Sim, eu quando disse que podia perfeitamente ser em Portugal quis dizer que nós também temos Tornados como todos sabemos mas que os que temos tido não tem entrado em zonas fortemente urbanizadas. O tornado F3 de 9 de Abril deste ano só por muita sorte não provocou vitimas afectando apenas pequenas instalações fabris. Se por acaso entrasse por um bairro residencial como este de França, os estragos e impactos humanos podiam ser mais significativos. Foi isso que sucedeu em Castelo Branco em 1954.

Dá uma olhadela neste video que coloquei do trajecto por uma área residencial do Tornado francês:
http://www.meteopt.com/forum/europa...-franca-3-agosto-2008-a-2439-2.html#post80435




rozzo disse:


> Claro que sendo a área de França muito maior, há mais chances de um em território francês, mas mesmo fazendo a probabilidade num determinado ponto do  país, acho que será talvez maior em França? aqui já estou a especular, mas parece-me que mesmo assim em França a capacidade de grandes MSC's organizados para tornados mais intensos seja algo maior que sobre territorio portugues..

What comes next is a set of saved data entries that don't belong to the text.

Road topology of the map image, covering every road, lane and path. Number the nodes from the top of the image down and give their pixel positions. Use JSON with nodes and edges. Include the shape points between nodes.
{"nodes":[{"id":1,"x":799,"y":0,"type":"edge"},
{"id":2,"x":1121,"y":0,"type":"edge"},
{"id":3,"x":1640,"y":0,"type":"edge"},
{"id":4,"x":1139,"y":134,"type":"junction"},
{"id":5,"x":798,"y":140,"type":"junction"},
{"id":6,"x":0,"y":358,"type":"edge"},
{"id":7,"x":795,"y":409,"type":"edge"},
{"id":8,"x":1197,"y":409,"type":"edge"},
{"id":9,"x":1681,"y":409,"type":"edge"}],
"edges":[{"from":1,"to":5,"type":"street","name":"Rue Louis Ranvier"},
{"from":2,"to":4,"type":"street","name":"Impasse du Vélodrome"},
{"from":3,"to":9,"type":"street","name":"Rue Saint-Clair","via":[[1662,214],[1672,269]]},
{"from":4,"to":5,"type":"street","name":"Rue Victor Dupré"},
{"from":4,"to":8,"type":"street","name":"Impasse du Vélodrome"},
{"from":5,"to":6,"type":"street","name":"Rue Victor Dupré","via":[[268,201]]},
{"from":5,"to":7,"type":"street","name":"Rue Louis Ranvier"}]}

Sim, em França há melhores condições, mas curiosamente este tornado não foi um tornado clássico de um SCM. Foi um Tornado com uma génese muito específica associado a uma frente e a uma conjugação de muitos outros factores. Imensa gente está a estudar o que se passou, estão a fazer-se simulações em modelos, etc, pois o tornado não foi muito vulgar e teve uma intensidade muito pouco habitual neste tipo de génese. Foi um tornado de vida  curta mas muito intenso. No video acima indicado vê-se bem como poucos metros após o touchdown ele desfez por completo uma casa, isto de certeza que foi um raro F4.


----------



## rozzo (7 Ago 2008 às 11:05)

por acaso não sabia que nao estava num MSC 
é raro mesmo entao, a dobrar!
e sim pelas imagens foi de facto muito muito forte, mais parece daquelas imagens típicas dos EUA. 
boa parte dos tornados que se têem reportado em POrtugal também penso que não teêm sido em grandes MCS, alguns até aparecem em sistemas aparentemente "inofensivos".. mas lá está, estamos a falar de tornados pouco importantes.. não como estes


----------